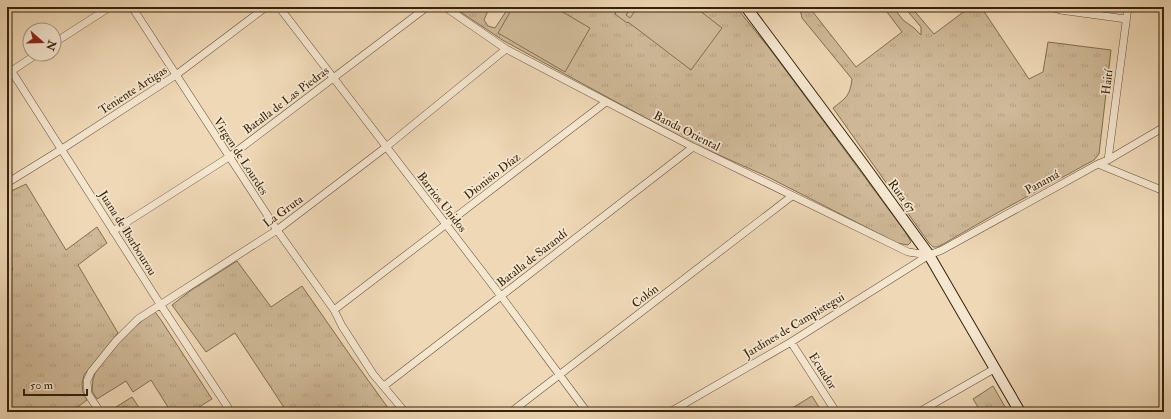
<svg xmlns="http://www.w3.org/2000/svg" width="1171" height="419" font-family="'IM FELL Double Pica',serif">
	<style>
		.grass { fill: url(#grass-tufts); stroke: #826e50 }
		.pitch { fill: #cfb998; stroke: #826e50 }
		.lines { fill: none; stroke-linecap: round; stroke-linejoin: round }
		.street-casing { stroke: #645034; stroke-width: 8 }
		.secondary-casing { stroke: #352208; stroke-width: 12 }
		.street { stroke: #f5e6d0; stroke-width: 7 }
		.secondary { stroke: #f5e6d0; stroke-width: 10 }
		.labels { text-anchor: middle; stroke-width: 3.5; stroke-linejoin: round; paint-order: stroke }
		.street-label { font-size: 12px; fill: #352208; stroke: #f5e6d0 }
	</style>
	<defs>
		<pattern id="grass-tufts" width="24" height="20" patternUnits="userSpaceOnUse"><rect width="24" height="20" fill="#cfb998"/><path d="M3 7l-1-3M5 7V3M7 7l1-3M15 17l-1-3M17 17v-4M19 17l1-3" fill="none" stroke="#b29f82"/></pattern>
	</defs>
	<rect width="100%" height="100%" fill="#efd8b6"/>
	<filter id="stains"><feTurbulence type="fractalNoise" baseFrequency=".005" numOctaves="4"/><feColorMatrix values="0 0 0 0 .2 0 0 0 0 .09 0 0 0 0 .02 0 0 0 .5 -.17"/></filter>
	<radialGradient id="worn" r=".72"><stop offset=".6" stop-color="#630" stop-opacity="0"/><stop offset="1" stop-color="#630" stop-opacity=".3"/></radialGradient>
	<path class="grass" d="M453 7H486L487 13 484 20 488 26 495 28 509 7H613L617 10 615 14 626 15 631 7H736L773 53 906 233 911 242 908 245 897 243 768 177 690 142 504 41Z
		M796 7H809L856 67 902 32 884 8 873 11 877 7H893L903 20 914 28 921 35V27L904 7H911L934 34 970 7H981L1029 79 1043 72 1048 42 1111 50 1099 154 1094 160 997 213 938 247H933L929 243 833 108C846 98 850 96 852 79L802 18 800 9Z
		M26 184 66 250 97 227 107 243 78 265 118 333 84 375 82 384 83 392 87 400 71 412H7V275L13 269 7 262V193Z
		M237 261 271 307 302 286 352 358 391 412H287L235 333 206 352 172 305 190 291Z
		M152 312H155L161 320 212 399 191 412H171L151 380 133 392 126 381 97 399 92 391 93 379 95 373 119 341Z
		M993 386 1008 412H981L973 399Z
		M812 396 822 412H790L789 410Z
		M132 397 142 412H108Z"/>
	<path class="pitch" d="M513 7H554L590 28 565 72 498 33Z
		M613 7H631L626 15 630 18 638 7H695L722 28 691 70 628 22 627 23 615 14 617 10Z"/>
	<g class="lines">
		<g class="street-casing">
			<path id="street" d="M132 7 277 230 334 310 342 326 373 374 405 412
				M279 7 501 296 587 412
				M445 7 506 49 693 147 908 252 929 255
				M1052 7 1060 10 1126 19
				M54 43 110 7
				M7 64 160 304 231 412
				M7 74 37 54
				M1108 160 1128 7
				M1098 164 1164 191
				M7 183 62 149 176 75 266 7
				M113 231 229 157 427 7
				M334 310 606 102
				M791 342 836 412
				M384 386 501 296 693 147
				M100 412 88 394 87 381 91 372 116 341 138 319 277 230 386 147 506 49
				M511 412 792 196
				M670 412 791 342 929 255 942 250 1098 164 1108 160 1164 127
				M919 412 994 369"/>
		</g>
		<g class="secondary-casing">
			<path id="secondary" d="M746 7 863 164 929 255 1020 412"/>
		</g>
		<use href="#street" class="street"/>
		<use href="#secondary" class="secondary"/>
	</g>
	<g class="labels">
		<g class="street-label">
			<text transform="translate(1107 82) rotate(-83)" y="4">Haití</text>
			<text transform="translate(133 90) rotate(-33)" y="4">Teniente Artigas</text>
			<text transform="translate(286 100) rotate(-37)" y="4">Batalla de Las Piedras</text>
			<text transform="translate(687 131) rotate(27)" y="4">Banda Oriental</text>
			<text transform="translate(241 156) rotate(57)" y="4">Virgen de Lourdes</text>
			<text transform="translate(492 176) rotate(-38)" y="4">Dionisio Díaz</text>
			<text transform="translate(1042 182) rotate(-29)" y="4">Panamá</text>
			<text transform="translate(902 196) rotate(54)" y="4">Ruta 67</text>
			<text transform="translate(442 202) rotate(52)" y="4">Barrios Unidos</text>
			<text transform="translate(283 211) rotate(-36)" y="4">La Gruta</text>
			<text transform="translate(128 233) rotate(58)" y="4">Juana de Ibarbourou</text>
			<text transform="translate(532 258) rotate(-38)" y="4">Batalla de Sarandí</text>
			<text transform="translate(645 296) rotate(-38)" y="4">Colón</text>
			<text transform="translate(794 325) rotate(-31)" y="4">Jardines de Campistegui</text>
			<text transform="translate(823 371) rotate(57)" y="4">Ecuador</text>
		</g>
	</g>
	<rect width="1171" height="419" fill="none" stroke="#efd8b6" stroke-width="24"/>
	<rect x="8" y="8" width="1155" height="403" fill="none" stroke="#352208" stroke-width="2"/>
	<rect x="12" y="12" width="1147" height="395" fill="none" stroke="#352208"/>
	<g transform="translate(42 42) rotate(110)"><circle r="19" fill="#f5e6d0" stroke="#a89880"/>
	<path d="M0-3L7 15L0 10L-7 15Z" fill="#8f2418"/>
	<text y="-6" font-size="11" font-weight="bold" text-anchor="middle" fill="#352208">N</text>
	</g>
	<path d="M24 389v6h63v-6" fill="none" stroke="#352208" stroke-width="2"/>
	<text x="30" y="389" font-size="12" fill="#352208" stroke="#f5e6d0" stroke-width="3" paint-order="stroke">50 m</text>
	<rect width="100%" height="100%" filter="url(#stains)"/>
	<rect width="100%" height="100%" fill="url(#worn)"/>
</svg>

========

## Requirement:
With pictures excluded, the material is to be written out exactly as given.

## Solution to this task:
<svg xmlns="http://www.w3.org/2000/svg" width="1171" height="419" font-family="'IM FELL Double Pica',serif">
	<style>
		.grass { fill: url(#grass-tufts); stroke: #826e50 }
		.pitch { fill: #cfb998; stroke: #826e50 }
		.lines { fill: none; stroke-linecap: round; stroke-linejoin: round }
		.street-casing { stroke: #645034; stroke-width: 8 }
		.secondary-casing { stroke: #352208; stroke-width: 12 }
		.street { stroke: #f5e6d0; stroke-width: 7 }
		.secondary { stroke: #f5e6d0; stroke-width: 10 }
		.labels { text-anchor: middle; stroke-width: 3.5; stroke-linejoin: round; paint-order: stroke }
		.street-label { font-size: 12px; fill: #352208; stroke: #f5e6d0 }
	</style>
	<defs>
		<pattern id="grass-tufts" width="24" height="20" patternUnits="userSpaceOnUse"><rect width="24" height="20" fill="#cfb998"/><path d="M3 7l-1-3M5 7V3M7 7l1-3M15 17l-1-3M17 17v-4M19 17l1-3" fill="none" stroke="#b29f82"/></pattern>
	</defs>
	<rect width="100%" height="100%" fill="#efd8b6"/>
	<filter id="stains"><feTurbulence type="fractalNoise" baseFrequency=".005" numOctaves="4"/><feColorMatrix values="0 0 0 0 .2 0 0 0 0 .09 0 0 0 0 .02 0 0 0 .5 -.17"/></filter>
	<radialGradient id="worn" r=".72"><stop offset=".6" stop-color="#630" stop-opacity="0"/><stop offset="1" stop-color="#630" stop-opacity=".3"/></radialGradient>
	<path class="grass" d="M453 7H486L487 13 484 20 488 26 495 28 509 7H613L617 10 615 14 626 15 631 7H736L773 53 906 233 911 242 908 245 897 243 768 177 690 142 504 41Z
		M796 7H809L856 67 902 32 884 8 873 11 877 7H893L903 20 914 28 921 35V27L904 7H911L934 34 970 7H981L1029 79 1043 72 1048 42 1111 50 1099 154 1094 160 997 213 938 247H933L929 243 833 108C846 98 850 96 852 79L802 18 800 9Z
		M26 184 66 250 97 227 107 243 78 265 118 333 84 375 82 384 83 392 87 400 71 412H7V275L13 269 7 262V193Z
		M237 261 271 307 302 286 352 358 391 412H287L235 333 206 352 172 305 190 291Z
		M152 312H155L161 320 212 399 191 412H171L151 380 133 392 126 381 97 399 92 391 93 379 95 373 119 341Z
		M993 386 1008 412H981L973 399Z
		M812 396 822 412H790L789 410Z
		M132 397 142 412H108Z"/>
	<path class="pitch" d="M513 7H554L590 28 565 72 498 33Z
		M613 7H631L626 15 630 18 638 7H695L722 28 691 70 628 22 627 23 615 14 617 10Z"/>
	<g class="lines">
		<g class="street-casing">
			<path id="street" d="M132 7 277 230 334 310 342 326 373 374 405 412
				M279 7 501 296 587 412
				M445 7 506 49 693 147 908 252 929 255
				M1052 7 1060 10 1126 19
				M54 43 110 7
				M7 64 160 304 231 412
				M7 74 37 54
				M1108 160 1128 7
				M1098 164 1164 191
				M7 183 62 149 176 75 266 7
				M113 231 229 157 427 7
				M334 310 606 102
				M791 342 836 412
				M384 386 501 296 693 147
				M100 412 88 394 87 381 91 372 116 341 138 319 277 230 386 147 506 49
				M511 412 792 196
				M670 412 791 342 929 255 942 250 1098 164 1108 160 1164 127
				M919 412 994 369"/>
		</g>
		<g class="secondary-casing">
			<path id="secondary" d="M746 7 863 164 929 255 1020 412"/>
		</g>
		<use href="#street" class="street"/>
		<use href="#secondary" class="secondary"/>
	</g>
	<g class="labels">
		<g class="street-label">
			<text transform="translate(1107 82) rotate(-83)" y="4">Haití</text>
			<text transform="translate(133 90) rotate(-33)" y="4">Teniente Artigas</text>
			<text transform="translate(286 100) rotate(-37)" y="4">Batalla de Las Piedras</text>
			<text transform="translate(687 131) rotate(27)" y="4">Banda Oriental</text>
			<text transform="translate(241 156) rotate(57)" y="4">Virgen de Lourdes</text>
			<text transform="translate(492 176) rotate(-38)" y="4">Dionisio Díaz</text>
			<text transform="translate(1042 182) rotate(-29)" y="4">Panamá</text>
			<text transform="translate(902 196) rotate(54)" y="4">Ruta 67</text>
			<text transform="translate(442 202) rotate(52)" y="4">Barrios Unidos</text>
			<text transform="translate(283 211) rotate(-36)" y="4">La Gruta</text>
			<text transform="translate(128 233) rotate(58)" y="4">Juana de Ibarbourou</text>
			<text transform="translate(532 258) rotate(-38)" y="4">Batalla de Sarandí</text>
			<text transform="translate(645 296) rotate(-38)" y="4">Colón</text>
			<text transform="translate(794 325) rotate(-31)" y="4">Jardines de Campistegui</text>
			<text transform="translate(823 371) rotate(57)" y="4">Ecuador</text>
		</g>
	</g>
	<rect width="1171" height="419" fill="none" stroke="#efd8b6" stroke-width="24"/>
	<rect x="8" y="8" width="1155" height="403" fill="none" stroke="#352208" stroke-width="2"/>
	<rect x="12" y="12" width="1147" height="395" fill="none" stroke="#352208"/>
	<g transform="translate(42 42) rotate(110)"><circle r="19" fill="#f5e6d0" stroke="#a89880"/>
	<path d="M0-3L7 15L0 10L-7 15Z" fill="#8f2418"/>
	<text y="-6" font-size="11" font-weight="bold" text-anchor="middle" fill="#352208">N</text>
	</g>
	<path d="M24 389v6h63v-6" fill="none" stroke="#352208" stroke-width="2"/>
	<text x="30" y="389" font-size="12" fill="#352208" stroke="#f5e6d0" stroke-width="3" paint-order="stroke">50 m</text>
	<rect width="100%" height="100%" filter="url(#stains)"/>
	<rect width="100%" height="100%" fill="url(#worn)"/>
</svg>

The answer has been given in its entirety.